WHAT THE TASK REQUIRES
Every line containing "coordinate" should be copied out. Go through the entries and find them.

---- AVAILABLE DATA

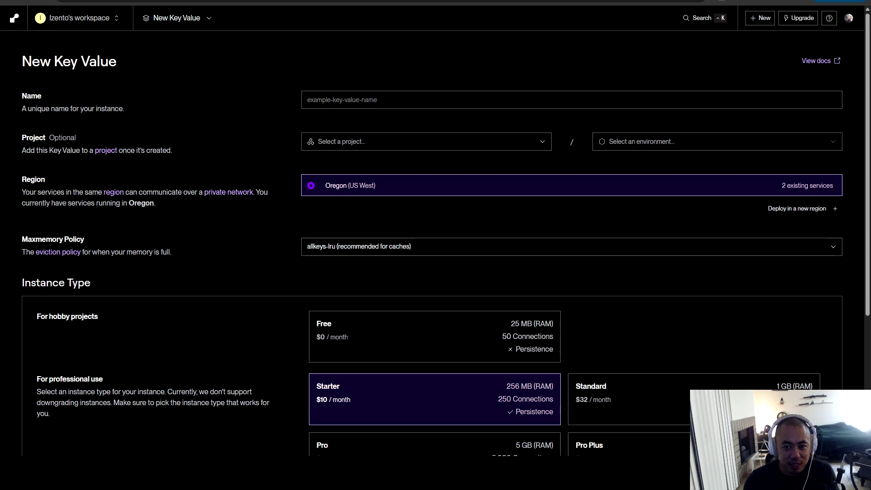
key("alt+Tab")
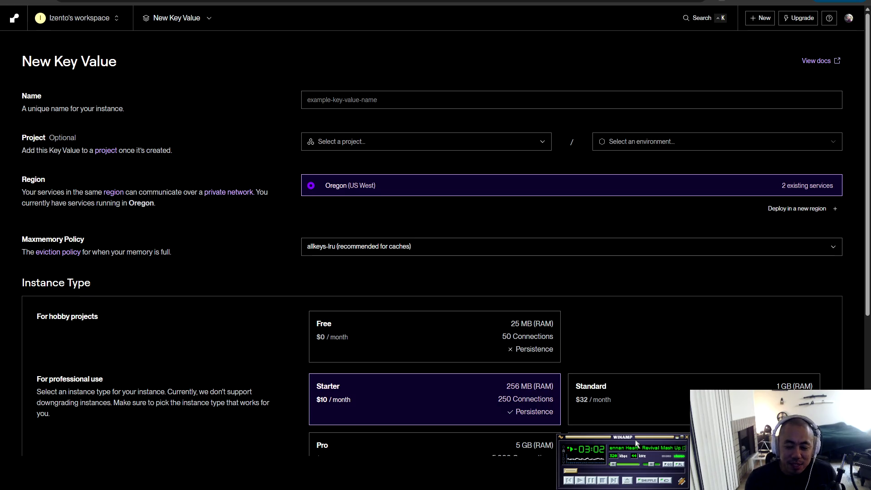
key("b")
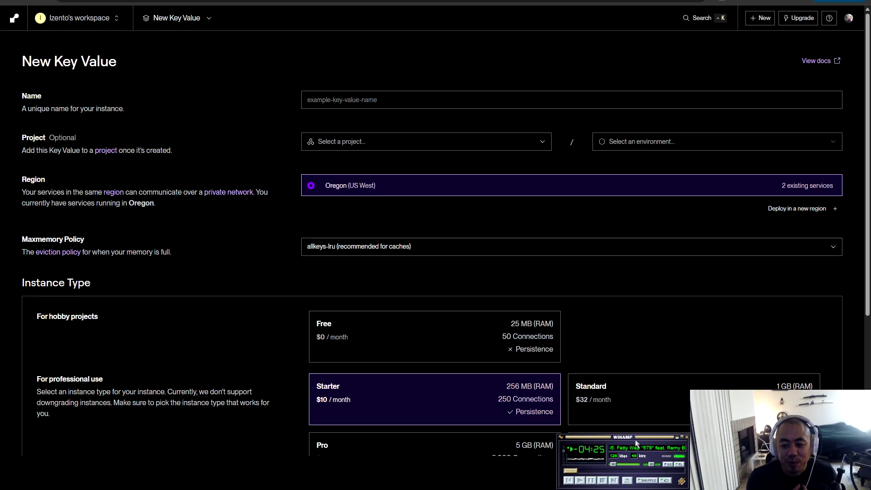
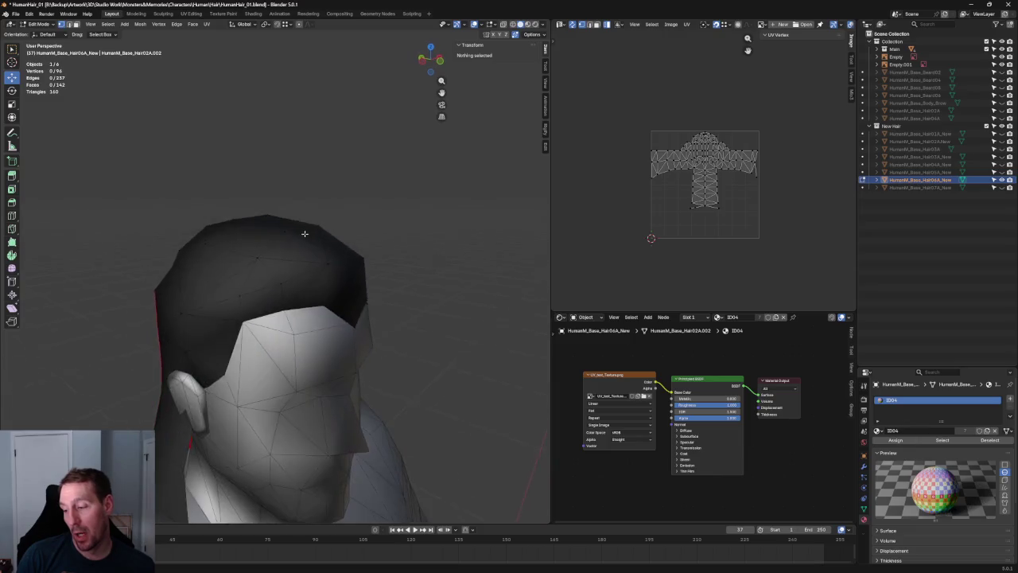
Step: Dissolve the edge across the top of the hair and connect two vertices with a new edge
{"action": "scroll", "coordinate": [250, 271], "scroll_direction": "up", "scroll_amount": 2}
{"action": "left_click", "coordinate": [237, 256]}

--------

RESULT OF THIS TASK
{"action": "scroll", "coordinate": [250, 271], "scroll_direction": "up", "scroll_amount": 2}
{"action": "left_click", "coordinate": [237, 256]}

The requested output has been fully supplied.